Soal A: Tuliskan kembali bagian tulisan tentang mahasiswa antara "Menjadi mahasiswa" dan "banyak faktor.", termasuk kedua ujungnya, tanpa mengubah satu kata pun.
Soal B: Tolong terjemahkan kalimat dari tulisan tentang mahasiswa ini ke dalam bahasa Inggris: "Meskipun sudah banyak dari berbagai lembaga maupun instansi yang menyediakan beasiswa namun rasanya dalam penerimaannya masih belum terjadi pemerataan yang disebabkan oleh banyak faktor."
Soal C: Lanjutkan tulisan tentang mahasiswa itu, dimulai sesudah kalimat terakhirnya.

Teks yang ditampilkan:
____________

Menjadi mahasiswa
adalah sebuah kemewahan, impian kebanyakan para anak muda dan merupakan tempat
belajar yang paling ‘nyaman’ pagi para generasi penerus bangsa yang kelak
terjun langsung ke masyarakat untuk mengurus bangsa ini.
Mahasiswa disebut
sebuah kemewahan dan impian banyak para anak muda karena seperti yang kita
ketahui banyak pemuda potensial dari penjuru negeri yang tidak bisa melanjutkan
ke pendidikan tinggi karena mahalnya biaya kuliah saat ini. Meskipun sudah
banyak dari berbagai lembaga maupun instansi yang menyediakan beasiswa namun
rasanya dalam penerimaannya masih belum terjadi pemerataan yang disebabkan oleh
banyak faktor.

____________

Bahan yang disediakan:
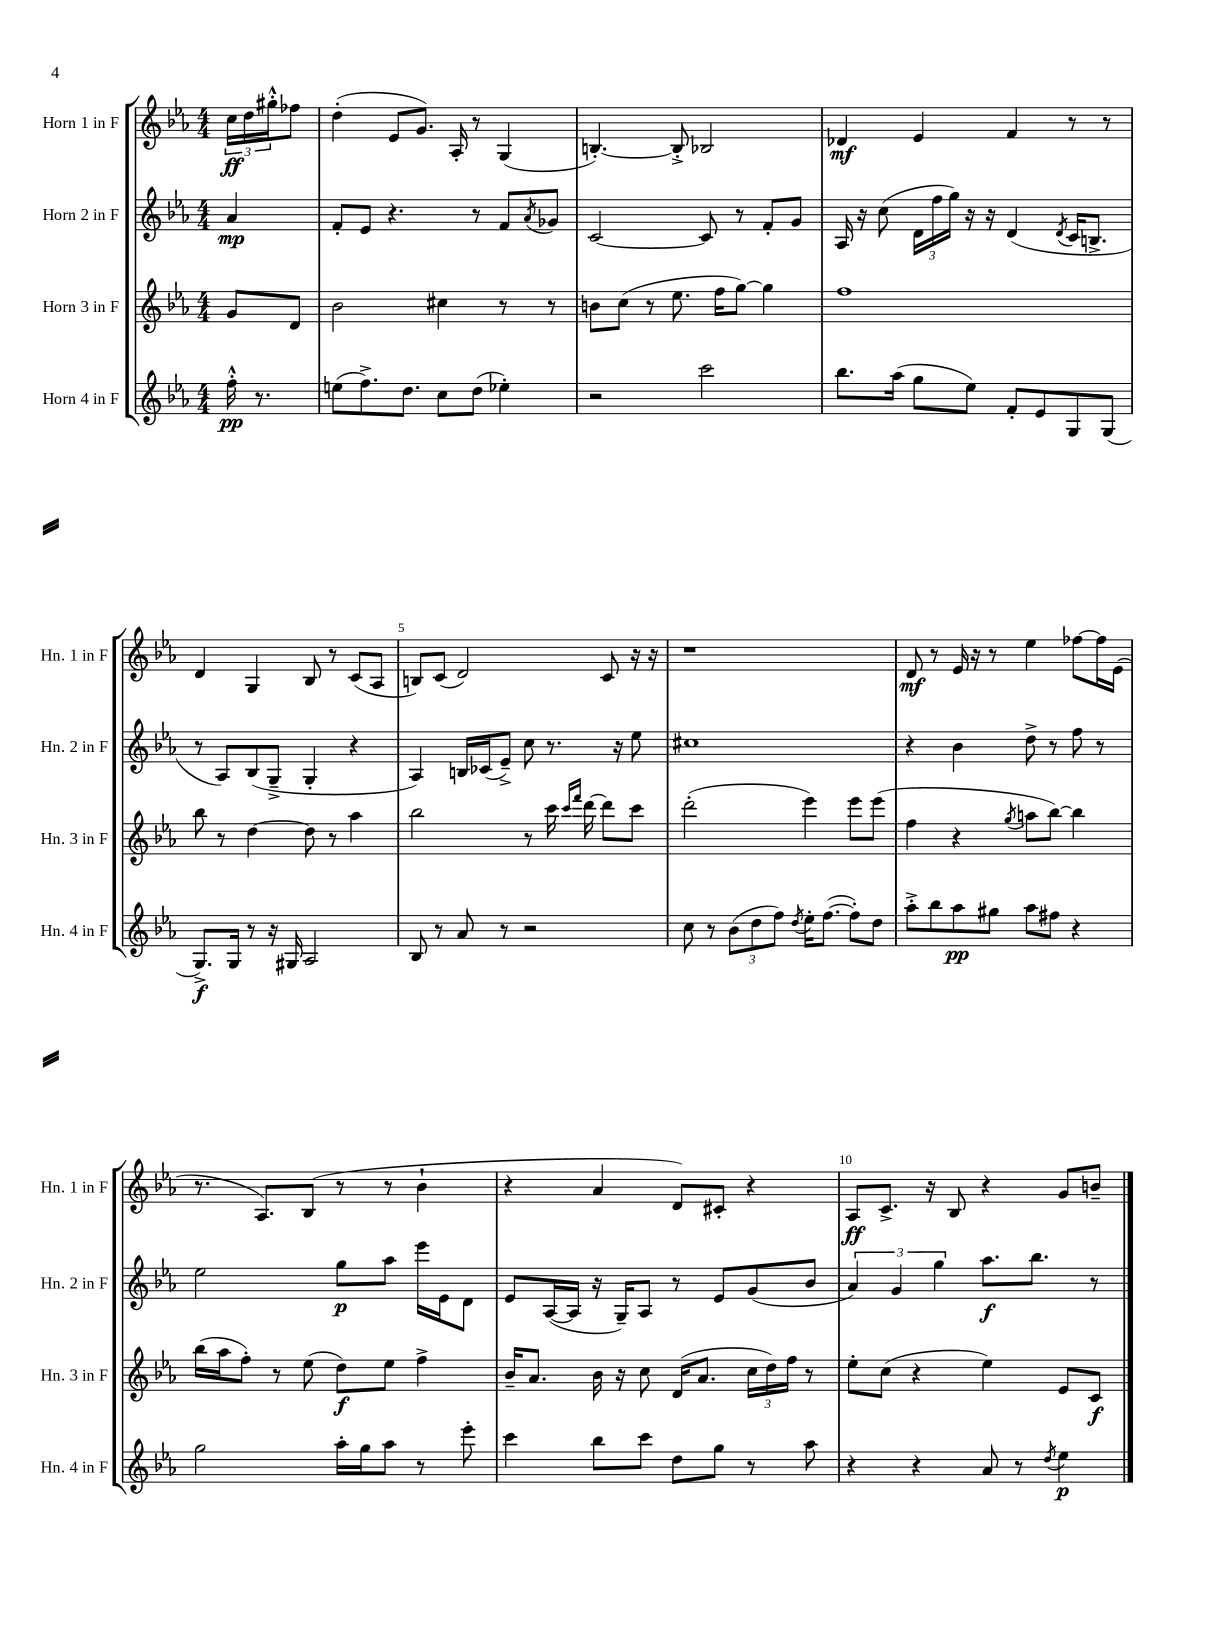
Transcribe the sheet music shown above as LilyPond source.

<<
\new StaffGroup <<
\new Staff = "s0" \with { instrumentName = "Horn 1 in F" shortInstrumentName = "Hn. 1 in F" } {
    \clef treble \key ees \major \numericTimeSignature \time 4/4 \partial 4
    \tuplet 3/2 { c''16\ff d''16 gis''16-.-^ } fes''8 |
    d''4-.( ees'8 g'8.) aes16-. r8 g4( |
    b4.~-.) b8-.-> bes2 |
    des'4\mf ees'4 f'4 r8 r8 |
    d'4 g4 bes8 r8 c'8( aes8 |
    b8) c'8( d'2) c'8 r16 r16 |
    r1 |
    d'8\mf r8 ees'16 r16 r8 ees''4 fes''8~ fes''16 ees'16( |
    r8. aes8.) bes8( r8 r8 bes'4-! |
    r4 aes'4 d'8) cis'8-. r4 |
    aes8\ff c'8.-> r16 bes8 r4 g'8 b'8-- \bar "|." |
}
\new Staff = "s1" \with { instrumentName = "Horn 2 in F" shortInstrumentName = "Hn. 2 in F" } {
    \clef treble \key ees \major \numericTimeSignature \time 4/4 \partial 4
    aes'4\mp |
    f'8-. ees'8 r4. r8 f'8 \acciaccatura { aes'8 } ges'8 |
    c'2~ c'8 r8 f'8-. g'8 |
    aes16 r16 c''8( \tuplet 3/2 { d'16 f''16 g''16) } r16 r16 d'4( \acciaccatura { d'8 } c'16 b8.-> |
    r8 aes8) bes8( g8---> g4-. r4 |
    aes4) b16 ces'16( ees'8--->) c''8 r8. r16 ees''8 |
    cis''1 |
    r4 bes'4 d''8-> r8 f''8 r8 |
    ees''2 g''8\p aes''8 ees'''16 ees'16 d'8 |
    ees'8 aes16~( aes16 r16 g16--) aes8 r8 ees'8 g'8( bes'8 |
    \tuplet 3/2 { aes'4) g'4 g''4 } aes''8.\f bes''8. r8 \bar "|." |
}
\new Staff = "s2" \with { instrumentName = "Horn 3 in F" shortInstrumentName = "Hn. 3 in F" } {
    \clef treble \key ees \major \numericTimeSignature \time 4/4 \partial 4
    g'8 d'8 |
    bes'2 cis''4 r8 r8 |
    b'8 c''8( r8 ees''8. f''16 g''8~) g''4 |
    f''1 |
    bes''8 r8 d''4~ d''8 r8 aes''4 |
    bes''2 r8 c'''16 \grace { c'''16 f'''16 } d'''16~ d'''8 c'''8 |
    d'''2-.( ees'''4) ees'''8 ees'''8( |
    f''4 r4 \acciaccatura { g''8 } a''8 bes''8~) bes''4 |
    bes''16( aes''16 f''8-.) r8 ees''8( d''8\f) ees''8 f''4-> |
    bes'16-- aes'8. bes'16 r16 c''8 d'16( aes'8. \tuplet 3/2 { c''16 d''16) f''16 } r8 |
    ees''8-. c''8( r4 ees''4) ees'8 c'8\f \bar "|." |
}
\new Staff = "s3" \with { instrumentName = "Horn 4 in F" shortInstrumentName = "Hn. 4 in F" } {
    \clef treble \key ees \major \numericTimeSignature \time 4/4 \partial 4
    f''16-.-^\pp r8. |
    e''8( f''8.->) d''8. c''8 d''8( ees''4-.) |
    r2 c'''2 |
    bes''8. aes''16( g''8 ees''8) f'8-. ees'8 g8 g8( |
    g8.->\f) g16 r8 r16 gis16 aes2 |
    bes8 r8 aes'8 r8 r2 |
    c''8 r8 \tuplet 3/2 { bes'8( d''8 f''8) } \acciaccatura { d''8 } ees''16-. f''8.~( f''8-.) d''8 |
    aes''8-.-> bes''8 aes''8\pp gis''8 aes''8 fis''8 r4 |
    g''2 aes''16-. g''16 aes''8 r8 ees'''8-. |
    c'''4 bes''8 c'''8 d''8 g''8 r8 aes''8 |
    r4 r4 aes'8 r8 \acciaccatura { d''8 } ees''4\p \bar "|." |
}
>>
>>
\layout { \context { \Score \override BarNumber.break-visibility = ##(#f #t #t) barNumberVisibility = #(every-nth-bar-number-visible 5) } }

____________

Jawaban yang diharapkan A:
Menjadi mahasiswa
adalah sebuah kemewahan, impian kebanyakan para anak muda dan merupakan tempat
belajar yang paling ‘nyaman’ pagi para generasi penerus bangsa yang kelak
terjun langsung ke masyarakat untuk mengurus bangsa ini.
Mahasiswa disebut
sebuah kemewahan dan impian banyak para anak muda karena seperti yang kita
ketahui banyak pemuda potensial dari penjuru negeri yang tidak bisa melanjutkan
ke pendidikan tinggi karena mahalnya biaya kuliah saat ini. Meskipun sudah
banyak dari berbagai lembaga maupun instansi yang menyediakan beasiswa namun
rasanya dalam penerimaannya masih belum terjadi pemerataan yang disebabkan oleh
banyak faktor.

Jawaban yang diharapkan B: Although many institutions and agencies already provide scholarships, it seems that their distribution is still not equitable, owing to many factors.

Jawaban yang diharapkan C:
Sedangkan disebut
tempat belajar yang nyaman karena dengan menjadi mahasiswa kita bisa menikmati
berbagai fasilitas dan kemudahan dari pihak birokrat kampus yang menyokong
perjuangan kita entah dibidang Politik, Sains, Teknologi, Pengabdian atau
berbagai minat bakat lainnya. Berbeda halnya ketika sudah lulus nanti
perjuangannya pasti akan terasa lebih berat dengan berbagai tekanan dari banyak
aspek.
Menumbuhkan Kesadaran
Dua point besar
dalam tulisan ini yaitu mengenai Politisi Kampus dan Aktifis kampus. Dasarnya
adalah mengenai berbagai pemberitaan besar nasional belakangan ini diramaikan
oleh 2 aspek tersebut diantaranya: Sudah menjadi rahasia umum betapa rendahnya
kualitas para anggota DPR saat ini. Ternyata sebagian besar dari mereka hanya
terdiri dari orang-orang yang tidak lebih dari kelompok orang yang hanya
mementingkan diri sendiri (Pelita.or.id).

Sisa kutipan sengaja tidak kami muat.